§ **What this task involves**:
When the string "Adenocarcinoma" occurs in a line of the records, show that line.

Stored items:
Content starts

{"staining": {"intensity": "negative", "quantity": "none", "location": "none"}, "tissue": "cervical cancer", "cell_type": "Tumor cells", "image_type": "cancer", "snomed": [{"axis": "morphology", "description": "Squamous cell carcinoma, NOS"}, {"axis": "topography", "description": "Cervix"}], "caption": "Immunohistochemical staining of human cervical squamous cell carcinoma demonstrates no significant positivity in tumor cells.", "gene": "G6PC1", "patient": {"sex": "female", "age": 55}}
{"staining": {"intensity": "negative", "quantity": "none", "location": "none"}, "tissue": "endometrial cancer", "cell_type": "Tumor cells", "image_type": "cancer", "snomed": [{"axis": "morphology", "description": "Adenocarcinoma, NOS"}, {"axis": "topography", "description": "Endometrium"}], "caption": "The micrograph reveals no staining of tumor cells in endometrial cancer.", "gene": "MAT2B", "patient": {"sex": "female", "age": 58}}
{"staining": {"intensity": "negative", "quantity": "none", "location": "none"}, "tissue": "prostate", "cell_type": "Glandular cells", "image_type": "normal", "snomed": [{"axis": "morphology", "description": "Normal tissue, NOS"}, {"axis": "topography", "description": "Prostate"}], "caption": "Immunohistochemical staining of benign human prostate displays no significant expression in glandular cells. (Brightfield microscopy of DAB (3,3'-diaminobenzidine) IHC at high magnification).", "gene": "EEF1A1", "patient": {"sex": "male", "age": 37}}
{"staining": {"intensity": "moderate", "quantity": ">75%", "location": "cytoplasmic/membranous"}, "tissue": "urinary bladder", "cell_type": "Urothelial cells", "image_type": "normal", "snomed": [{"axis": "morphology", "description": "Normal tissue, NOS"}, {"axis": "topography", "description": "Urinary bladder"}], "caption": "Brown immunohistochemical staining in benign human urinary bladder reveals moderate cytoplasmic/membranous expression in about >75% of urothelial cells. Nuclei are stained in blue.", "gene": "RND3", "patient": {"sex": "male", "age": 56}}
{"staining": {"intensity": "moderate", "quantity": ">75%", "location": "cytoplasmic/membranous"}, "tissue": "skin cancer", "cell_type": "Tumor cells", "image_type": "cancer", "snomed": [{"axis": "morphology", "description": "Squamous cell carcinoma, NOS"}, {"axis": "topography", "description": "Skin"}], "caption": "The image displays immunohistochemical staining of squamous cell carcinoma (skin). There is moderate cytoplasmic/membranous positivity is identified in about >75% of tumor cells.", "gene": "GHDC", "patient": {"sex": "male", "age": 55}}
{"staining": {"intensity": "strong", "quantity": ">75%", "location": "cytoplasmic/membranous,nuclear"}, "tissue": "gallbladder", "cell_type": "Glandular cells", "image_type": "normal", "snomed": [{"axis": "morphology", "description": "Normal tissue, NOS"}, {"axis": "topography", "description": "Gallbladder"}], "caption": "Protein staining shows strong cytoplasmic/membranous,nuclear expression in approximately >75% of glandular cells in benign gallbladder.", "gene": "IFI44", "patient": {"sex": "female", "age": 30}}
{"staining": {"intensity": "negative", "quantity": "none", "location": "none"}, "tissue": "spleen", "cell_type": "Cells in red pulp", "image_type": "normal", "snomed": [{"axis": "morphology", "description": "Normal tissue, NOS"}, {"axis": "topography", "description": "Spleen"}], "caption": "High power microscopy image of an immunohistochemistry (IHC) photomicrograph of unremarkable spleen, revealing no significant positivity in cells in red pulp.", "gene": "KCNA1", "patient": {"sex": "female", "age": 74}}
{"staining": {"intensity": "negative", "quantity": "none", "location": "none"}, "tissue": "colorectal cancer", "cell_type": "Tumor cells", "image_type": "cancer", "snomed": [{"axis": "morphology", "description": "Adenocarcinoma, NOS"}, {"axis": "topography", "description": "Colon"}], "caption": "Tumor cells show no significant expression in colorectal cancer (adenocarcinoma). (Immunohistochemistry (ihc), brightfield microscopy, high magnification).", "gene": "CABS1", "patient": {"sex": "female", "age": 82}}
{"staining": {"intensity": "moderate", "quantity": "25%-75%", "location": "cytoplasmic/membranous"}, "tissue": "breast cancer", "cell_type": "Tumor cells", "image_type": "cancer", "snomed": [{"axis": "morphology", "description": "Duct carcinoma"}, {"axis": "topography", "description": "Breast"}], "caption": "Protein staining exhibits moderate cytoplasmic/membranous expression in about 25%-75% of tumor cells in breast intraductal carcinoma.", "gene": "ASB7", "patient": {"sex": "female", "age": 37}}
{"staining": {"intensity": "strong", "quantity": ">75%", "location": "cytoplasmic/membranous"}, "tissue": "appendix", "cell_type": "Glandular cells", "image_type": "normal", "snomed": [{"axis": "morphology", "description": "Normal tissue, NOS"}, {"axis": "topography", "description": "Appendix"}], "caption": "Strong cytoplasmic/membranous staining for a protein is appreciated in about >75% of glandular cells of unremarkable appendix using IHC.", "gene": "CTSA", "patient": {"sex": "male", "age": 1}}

Content ends

§ **Task output**:
{"staining": {"intensity": "negative", "quantity": "none", "location": "none"}, "tissue": "endometrial cancer", "cell_type": "Tumor cells", "image_type": "cancer", "snomed": [{"axis": "morphology", "description": "Adenocarcinoma, NOS"}, {"axis": "topography", "description": "Endometrium"}], "caption": "The micrograph reveals no staining of tumor cells in endometrial cancer.", "gene": "MAT2B", "patient": {"sex": "female", "age": 58}}
{"staining": {"intensity": "negative", "quantity": "none", "location": "none"}, "tissue": "colorectal cancer", "cell_type": "Tumor cells", "image_type": "cancer", "snomed": [{"axis": "morphology", "description": "Adenocarcinoma, NOS"}, {"axis": "topography", "description": "Colon"}], "caption": "Tumor cells show no significant expression in colorectal cancer (adenocarcinoma). (Immunohistochemistry (ihc), brightfield microscopy, high magnification).", "gene": "CABS1", "patient": {"sex": "female", "age": 82}}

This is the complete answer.